Source data:
%%

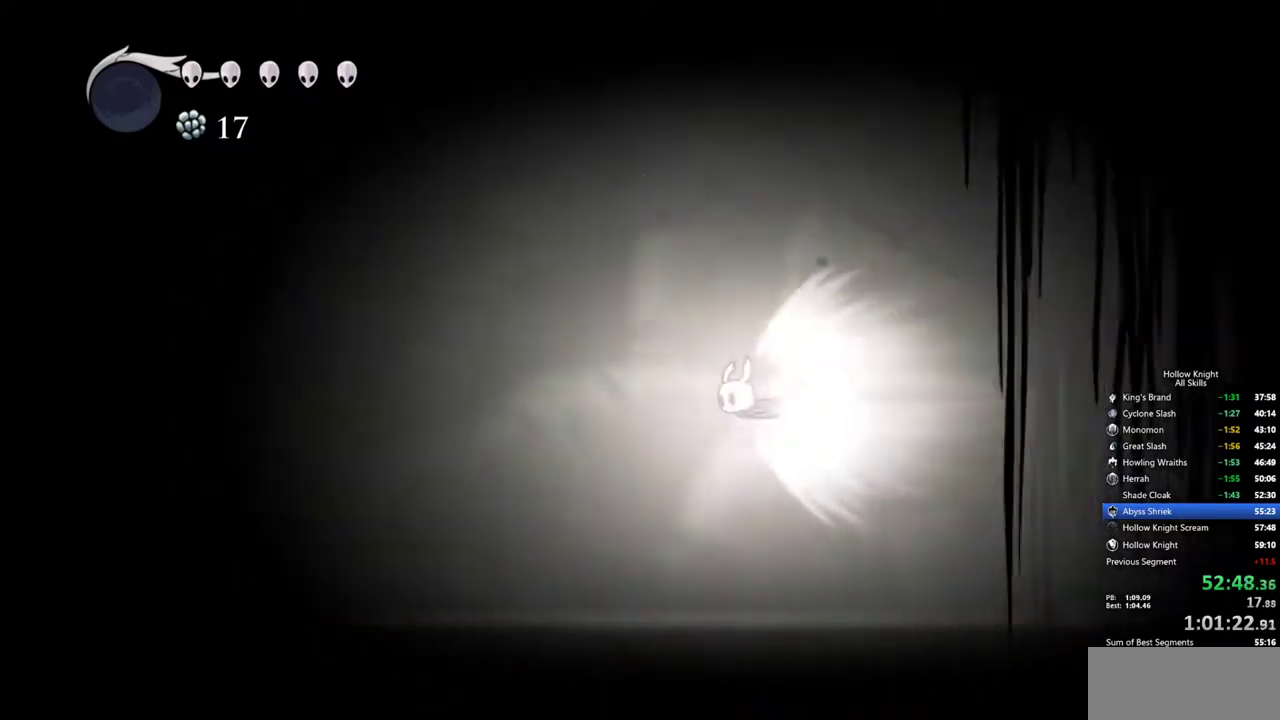
{"keys": [], "events": []}
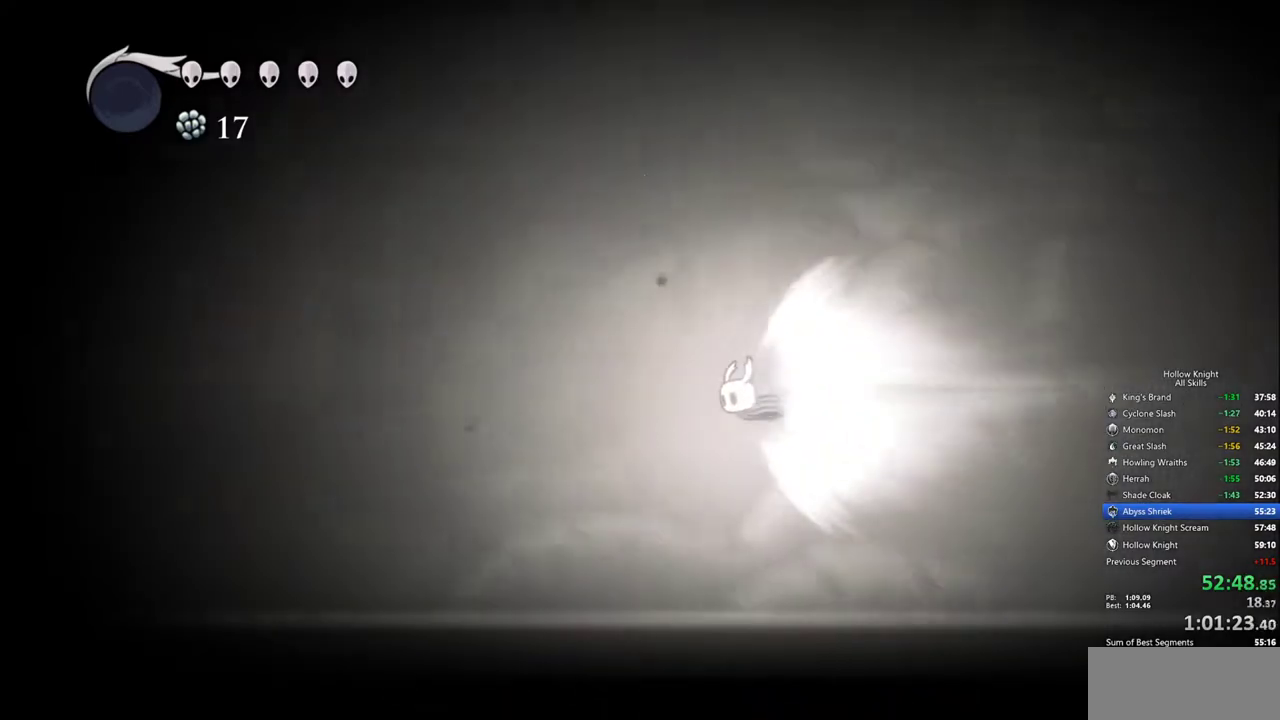
{"keys": [], "events": []}
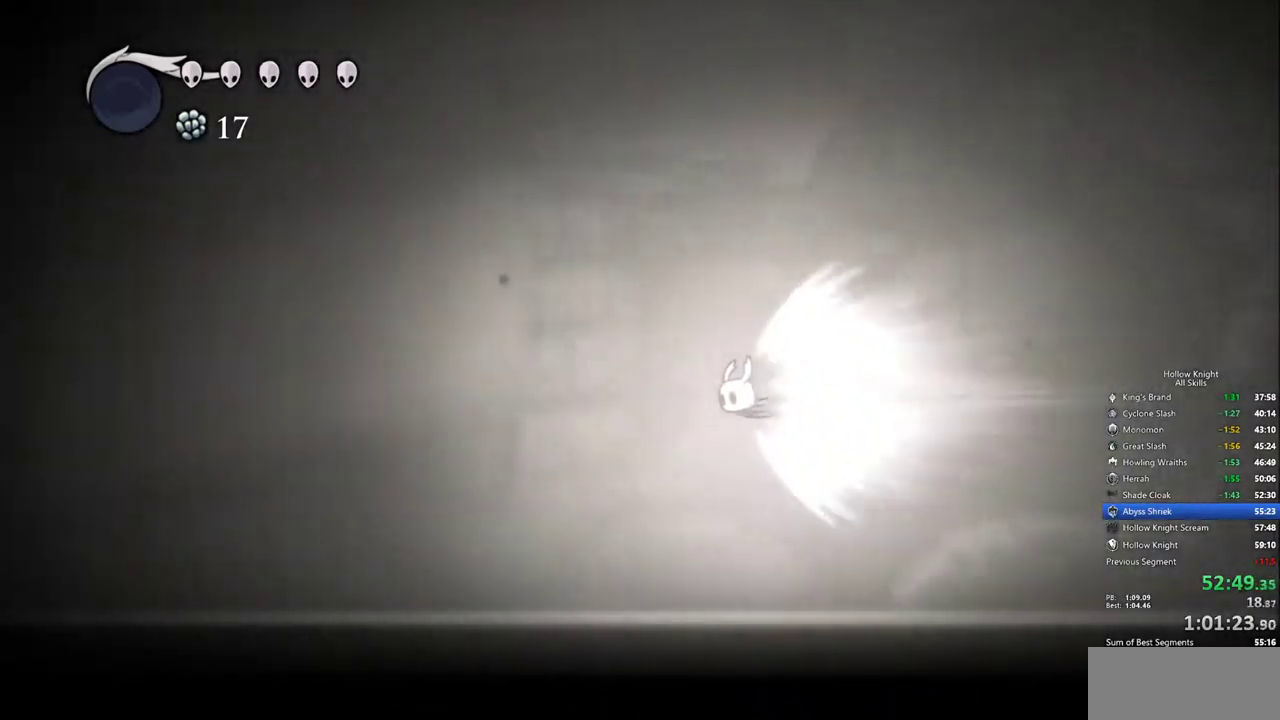
{"keys": [], "events": []}
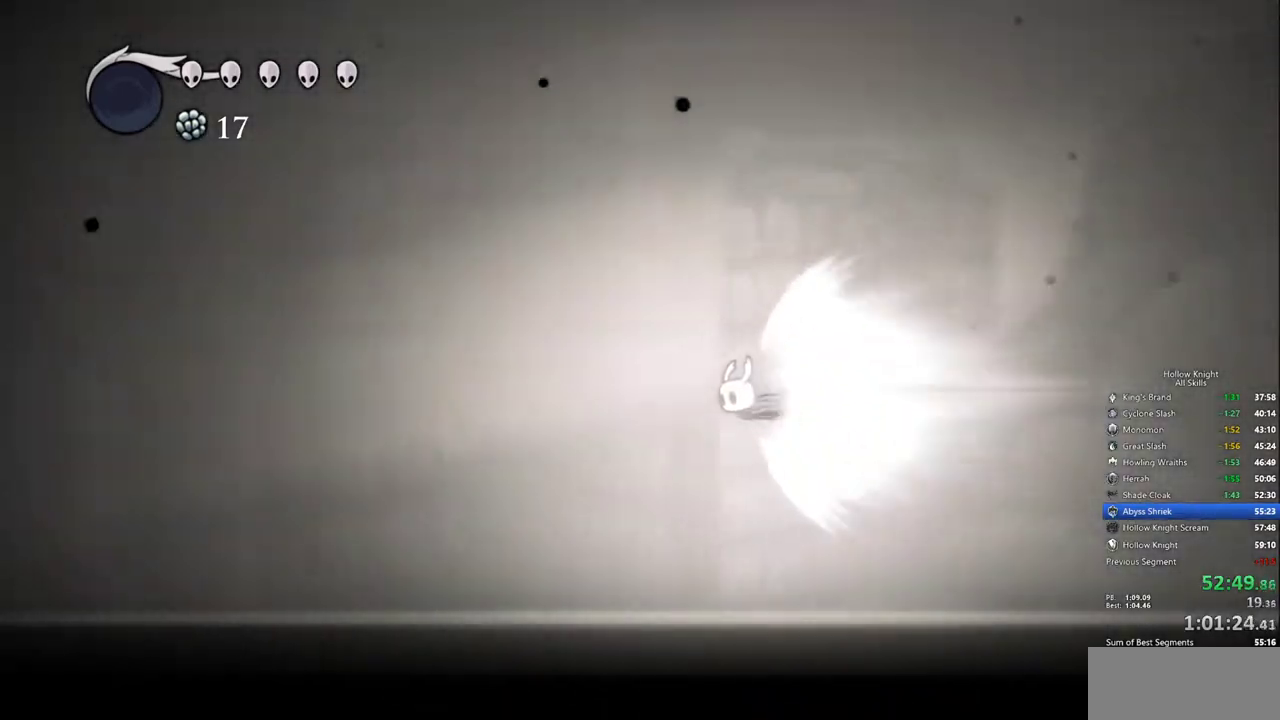
{"keys": [], "events": []}
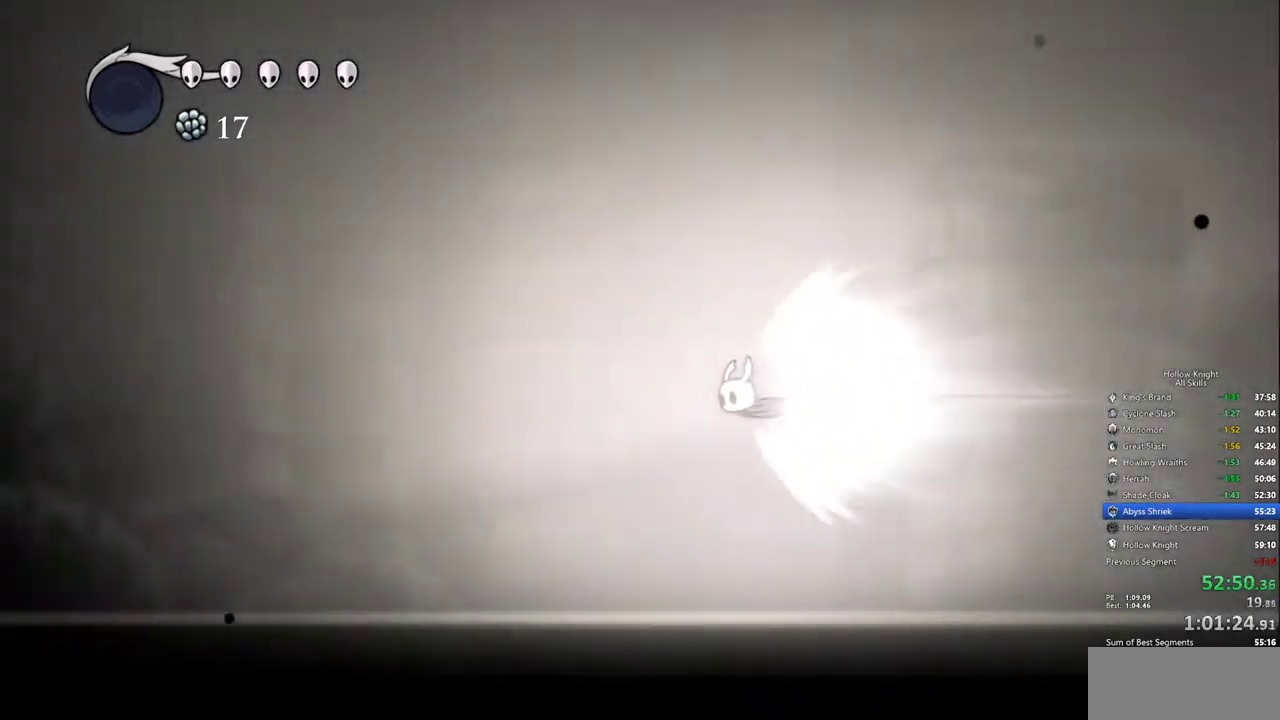
{"keys": [], "events": []}
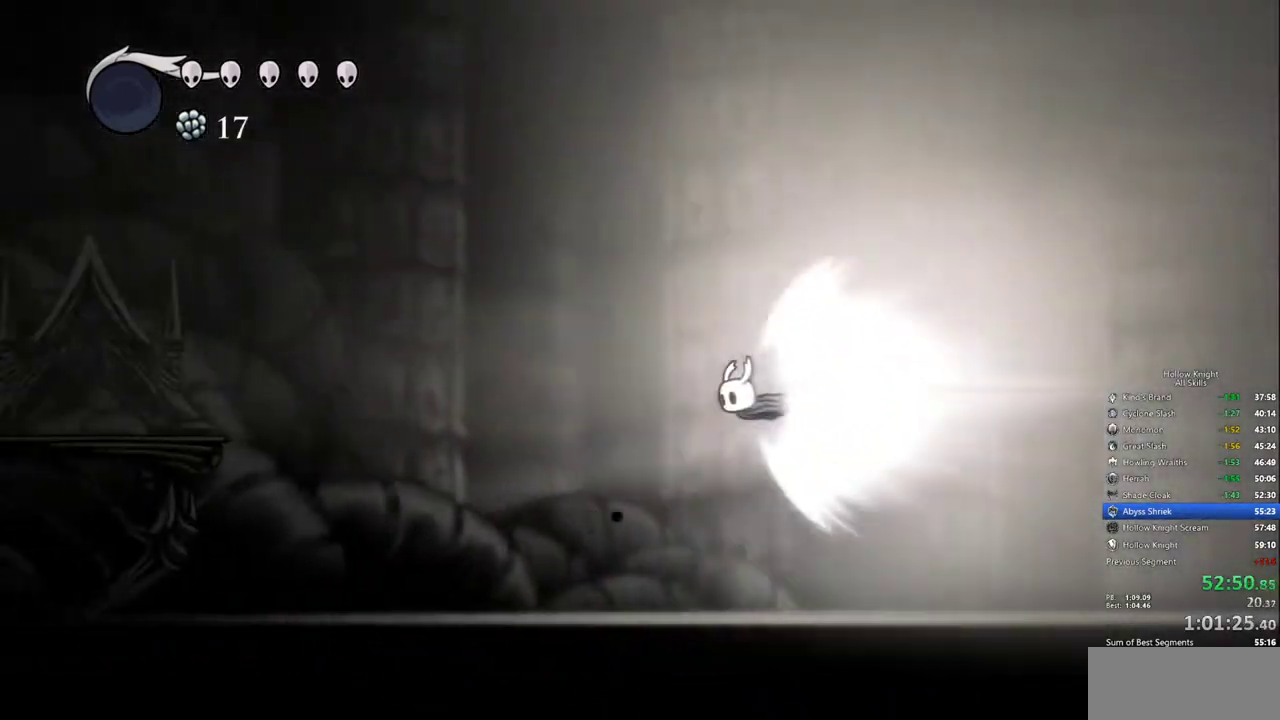
{"keys": [], "events": []}
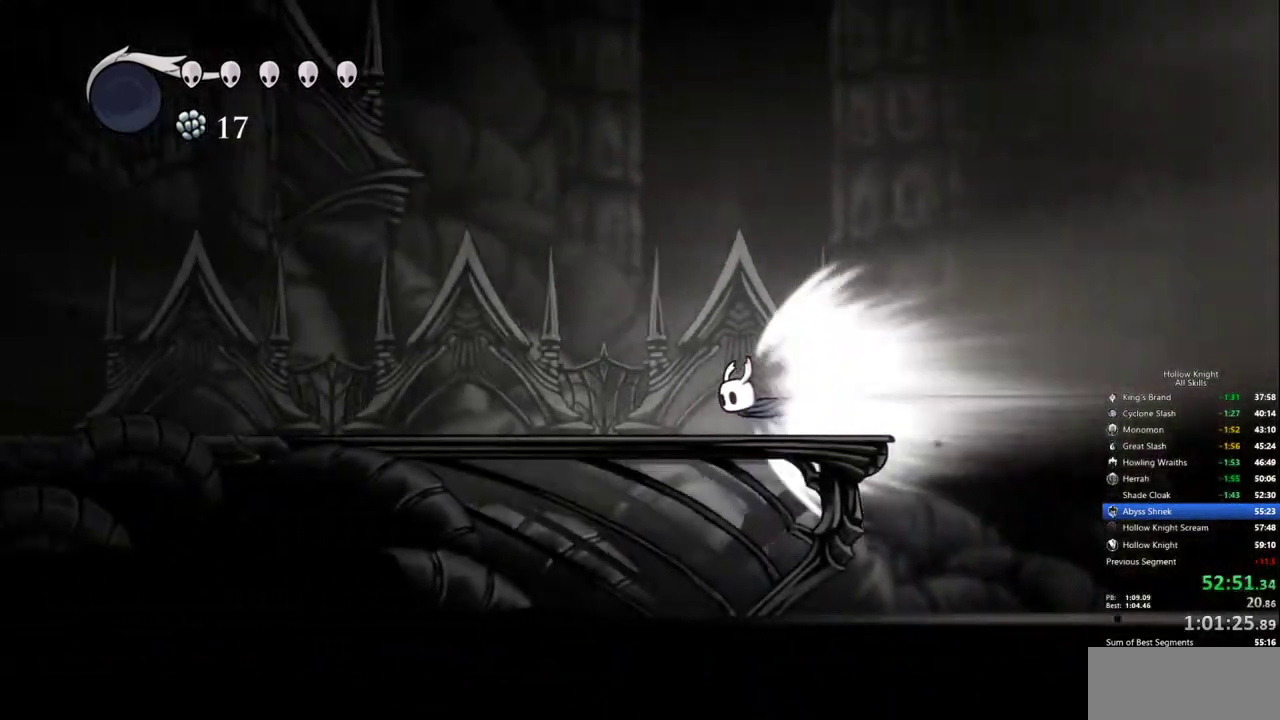
{"keys": [], "events": []}
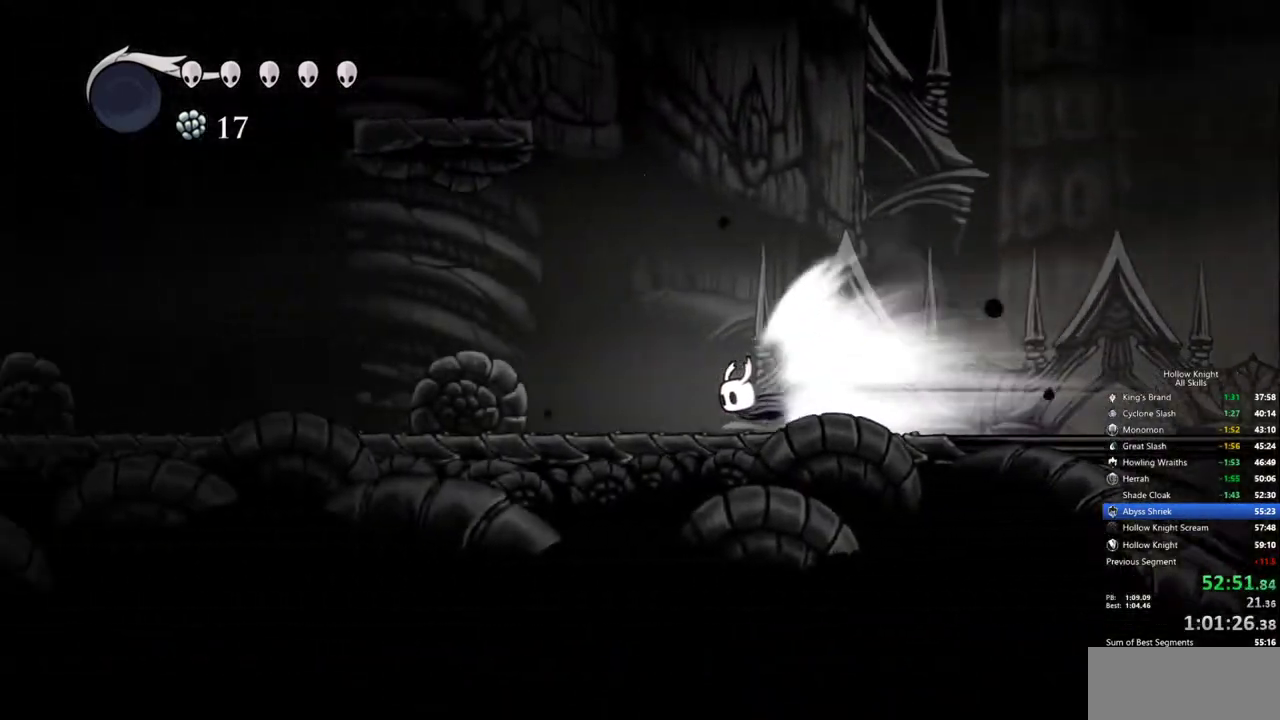
{"keys": [], "events": []}
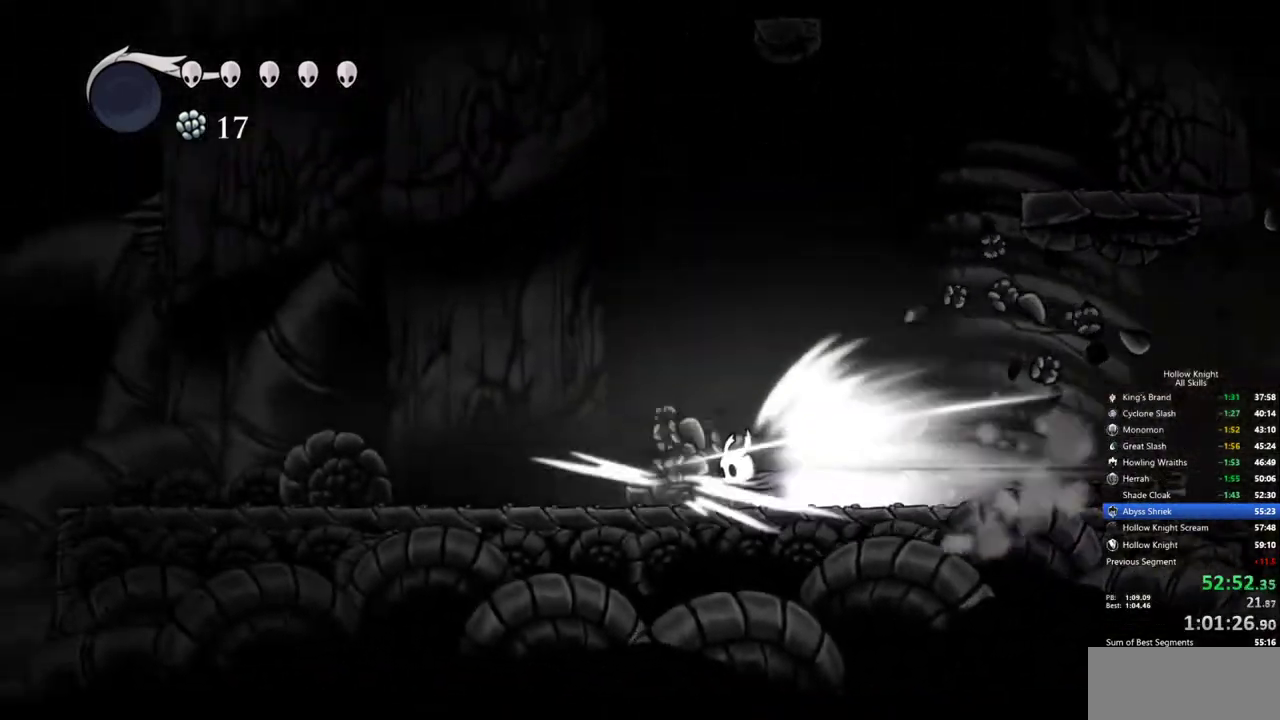
{"keys": ["right"], "events": [[367, "cdash", "down"], [450, "cdash", "up"], [450, "right", "down"]]}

%%

* _WORK ORDER_:
Exactly as they appear above, write out all the entries, but not the images.

* _RESULT OF THIS EXERCISE_:
{"keys": [], "events": []}
{"keys": [], "events": []}
{"keys": [], "events": []}
{"keys": [], "events": []}
{"keys": [], "events": []}
{"keys": [], "events": []}
{"keys": [], "events": []}
{"keys": [], "events": []}
{"keys": ["right"], "events": [[367, "cdash", "down"], [450, "cdash", "up"], [450, "right", "down"]]}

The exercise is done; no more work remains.